Ausgerechnet Oranienburg bei Berlin: Das Schwimmbad in der Stadt in Brandenburg findet sich quasi auf halbem Weg zwischen den Standorten der ehemaligen Konzentrationslager Sachsenhausen und Oranienburg. Dass hier ein lokaler NPD-Politiker seinen einschlägig tätowierten Körper derart zur Schau stellt, wirft Fragen auf. Zeugt es auch von einem neuen Selbstbewusstsein in der rechten Szene?

Angeklagter bereits wegen Körperverletzung vorbestraft

Der 27-Jährige, wegen Körperverletzung vorbestrafter Kreistagsabgeordneter der rechtsextremen NPD, hat auf dem Rücken die Umrisse eines Konzentrationslagers und den Spruch „Jedem das Seine“ tätowiert. Der Spruch stand am Haupttor des Konzentrationslagers Buchenwald. Auf dem Bauch des Mannes prangt nach Angaben des Journalisten ein Reichsadler - mit dem Bauchnabel dort, wo eigentlich das Hakenkreuz wäre.

Für Bernd Wagner von der Nazi-Aussteiger-Initiative Exit Deutschland ist das Zeigen solcher Tattoos im Schwimmbad ein „ziemlich krasser Fall“. „Das zeigt, dass der Träger sehr von sich überzeugt ist und die Gunst der Stunde für sich gegeben aufgefasst haben dürfte.“ Viele Menschen sorgen sich derzeit vor einem Erstarken der rechten Szene, das sich etwa in zunehmender Gewalt gegen Flüchtlinge äußert.
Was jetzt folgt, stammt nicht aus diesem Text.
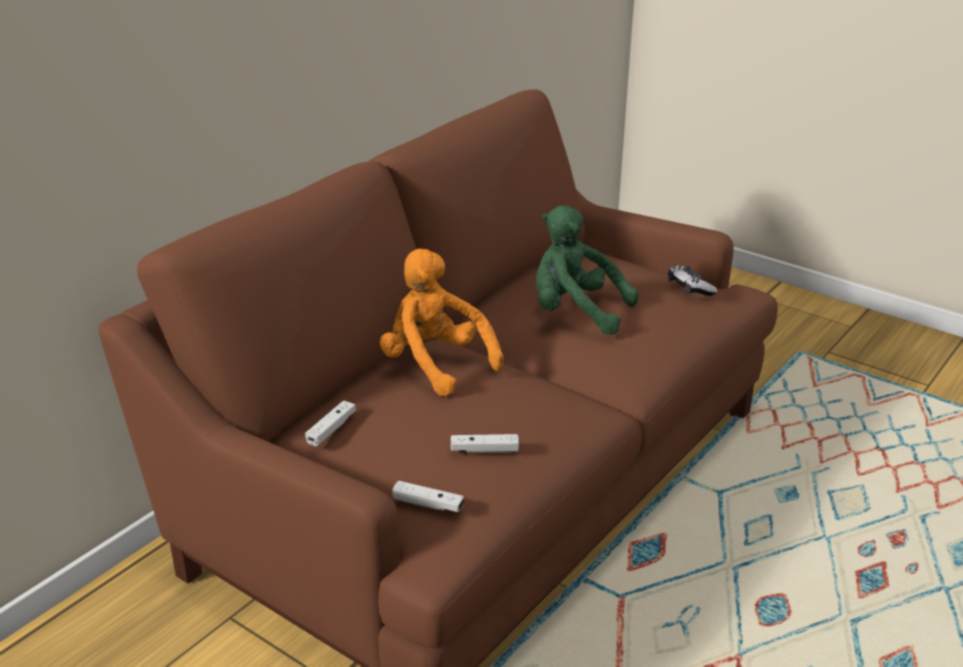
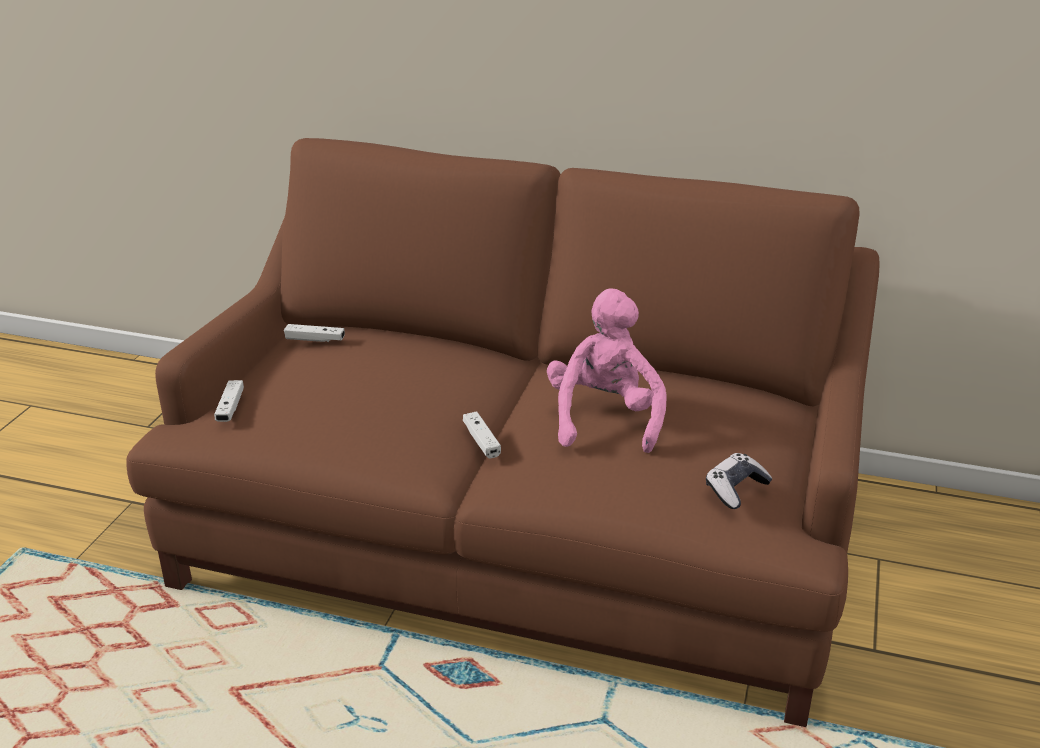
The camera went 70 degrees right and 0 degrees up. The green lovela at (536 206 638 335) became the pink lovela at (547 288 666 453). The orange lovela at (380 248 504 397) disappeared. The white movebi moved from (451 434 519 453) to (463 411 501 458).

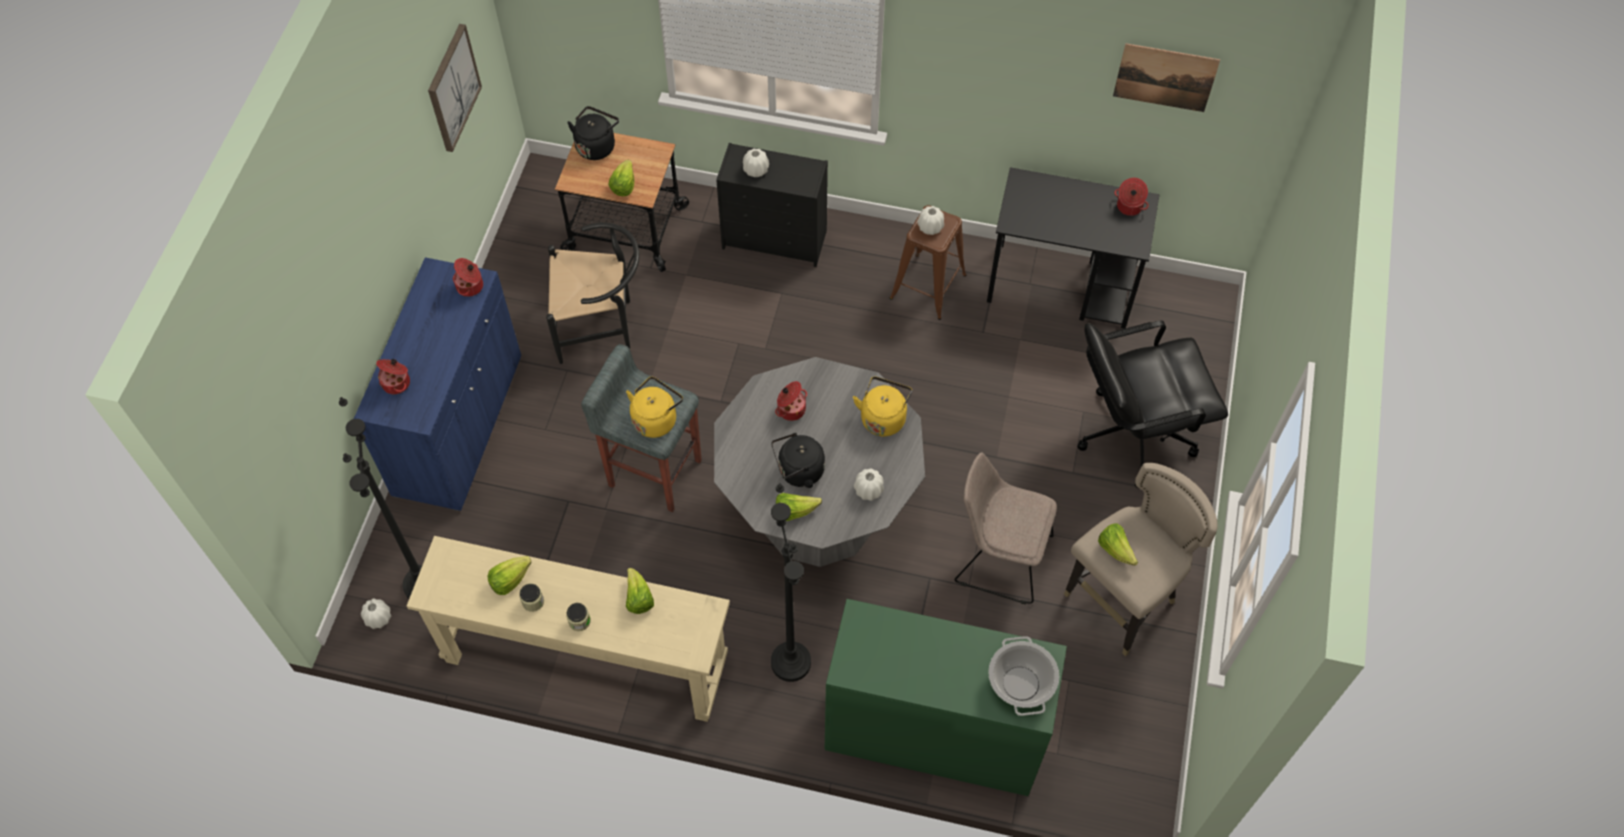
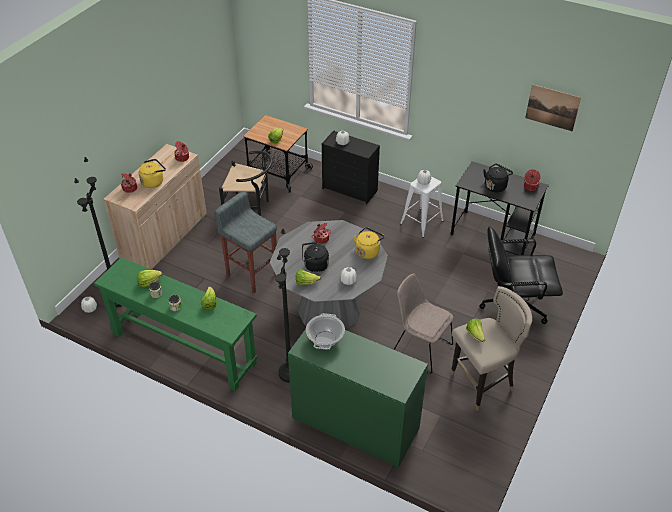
The camera went 15 degrees right and 15 degrees down. The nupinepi at (428 24 482 152) disappeared. The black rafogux moved from (567 106 619 160) to (483 164 513 192). The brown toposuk at (890 205 966 320) became the white toposuk at (400 176 443 238). The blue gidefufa at (354 257 521 511) became the beige gidefufa at (103 144 207 270). The yellow rafogux moved from (626 377 683 438) to (139 159 166 188). The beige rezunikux at (406 536 730 722) became the green rezunikux at (94 257 258 391). The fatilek moved from (988 636 1060 716) to (306 313 345 350).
Aussteiger berichteten davon, dass sich die Szene ermutigt fühle, offener in Erscheinung zu treten, erklärt Wagner. Zwar wüssten ihre Mitglieder darum, dass ihre Tattoos in vielen Fällen strafrechtlich relevant sind, doch: „Man ist durchaus geneigt, etwas kecker zu werden.“

Nazi-Tattoo an sich ist nicht strafbar

Ein Nazi-Tattoo an sich ist nach Einschätzung von Juristen nicht strafbar, es zu zeigen aber schon. Daher könne auch der Tätowierer nicht ohne weiteres für sein Werk belangt werden, meint Martin Heger, Strafrechtsprofessor an der Humboldt-Universität Berlin. Im aktuellen Fall handele es sich zudem nicht einmal um das Verwenden verfassungsfeindlicher Symbole wie des Hakenkreuzes.

Der Angeklagte räumte vor Gericht ein, das KZ-Tattoo im Schwimmbad gezeigt zu haben. Damit billigte er die Verbrechen der Nationalsozialisten, meinte die Staatsanwaltschaft. Dem folgte das Gericht und verurteilte den Mann wegen Volksverhetzung zu einer Bewährungsstrafe von sechs Monaten.
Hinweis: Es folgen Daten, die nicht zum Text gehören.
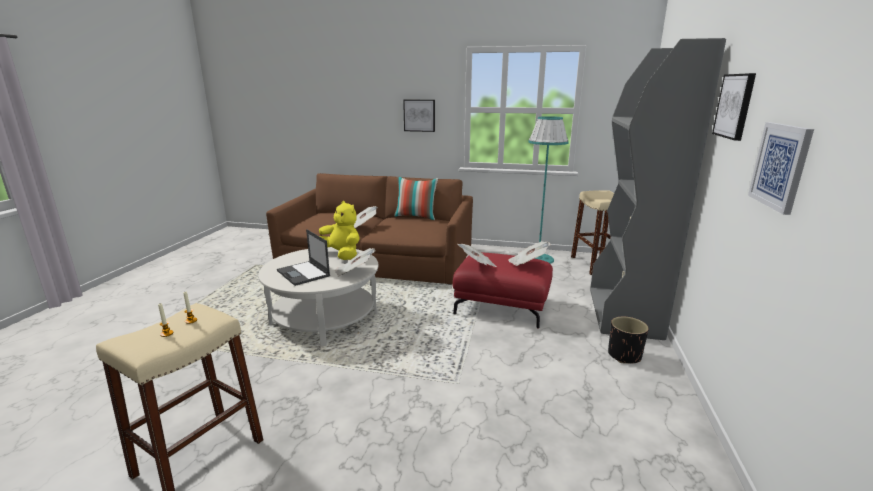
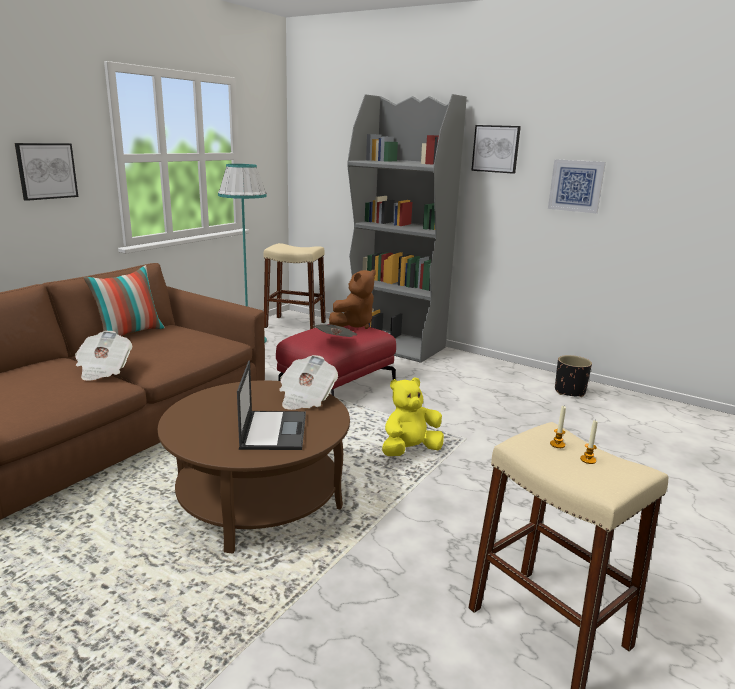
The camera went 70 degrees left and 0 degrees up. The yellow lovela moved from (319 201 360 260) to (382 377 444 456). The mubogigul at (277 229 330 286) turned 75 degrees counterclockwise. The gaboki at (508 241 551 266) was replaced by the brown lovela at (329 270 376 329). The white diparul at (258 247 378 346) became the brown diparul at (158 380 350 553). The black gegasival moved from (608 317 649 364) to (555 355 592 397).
Die Staatsanwaltschaft Neuruppin hatte ein schnelles und wehrhaftes Zeichen setzen wollen und nach dem Vorfall vom 21. November ein beschleunigtes Verfahren beantragt. Dadurch war bereits im Vorfeld das mögliche Höchstmaß der Strafe von fünf Jahren auf ein Jahrreduziert.
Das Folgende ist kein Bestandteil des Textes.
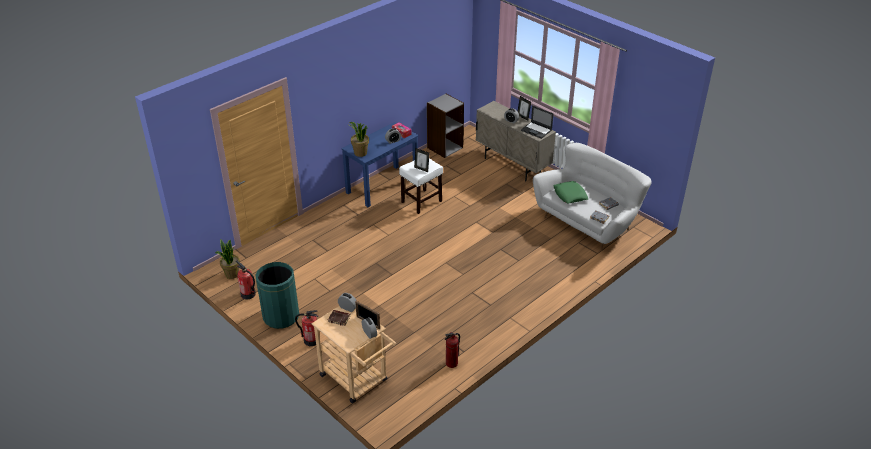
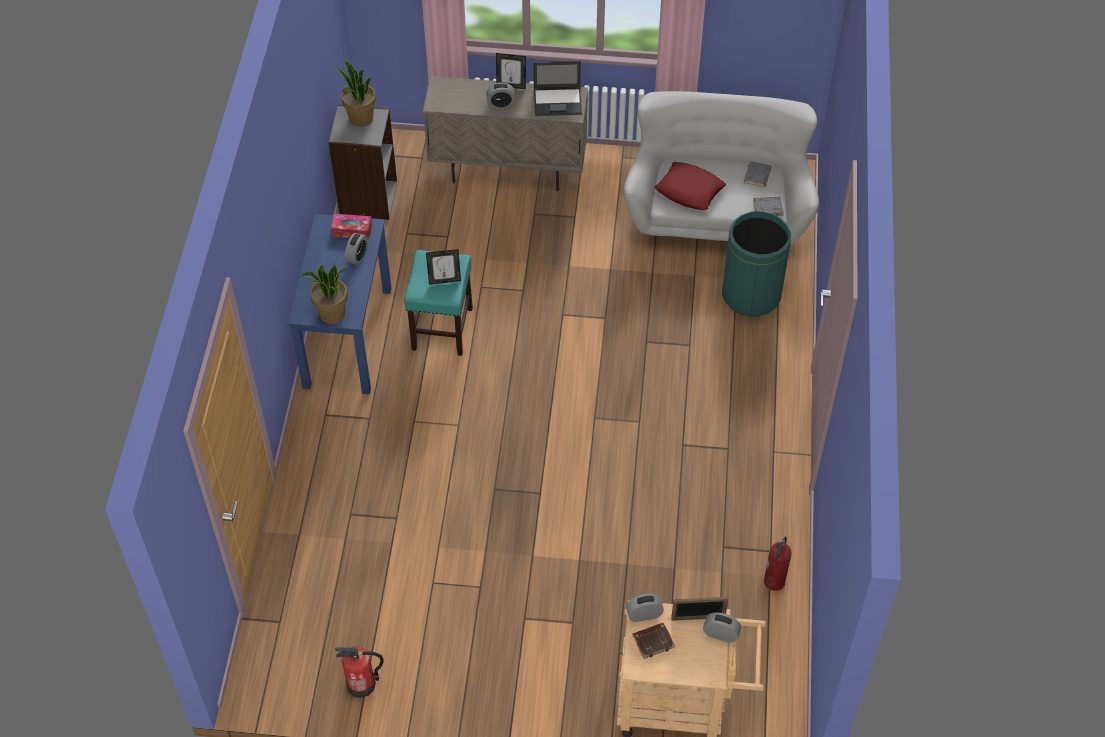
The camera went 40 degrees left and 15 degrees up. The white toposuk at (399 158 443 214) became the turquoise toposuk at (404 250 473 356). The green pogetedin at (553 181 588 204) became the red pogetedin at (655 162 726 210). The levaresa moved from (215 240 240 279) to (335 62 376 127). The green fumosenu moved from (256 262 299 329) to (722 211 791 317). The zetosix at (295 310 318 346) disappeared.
Nach dem Richterspruch wurden sogleich Zweifel an dessen Symbolkraft laut. „Dieses Urteil muss als müdes Zeichen eines allzu gleichgültigen Rechtsstaates gegenüber seinen Feinden bewertet werden“, kommentierte Christoph Heubner, Exekutiv-Vizepräsident des Internationalen Auschwitz Komitees, das Strafmaß. Anklage und Verteidigung wollen prüfen, ob sie Rechtsmittel einlegen.

Nachtrag von 23.12.215: Gegen die Bewährungsstrafe für das Zeigen eines Nazi-Tattoos hat die Verteidigung Berufung eingelegt. Wie das Amtsgericht Oranienburg am 23.12.2015 mitteilte, sei ein entsprechender Schriftsatz eingetroffen. Die Staatsanwaltschaft prüft, ob sie ebenfalls in Berufung geht. Sie hatte zehn Monate Haft ohne Bewährung verlangt, die Verteidigung bestand auf Freispruch.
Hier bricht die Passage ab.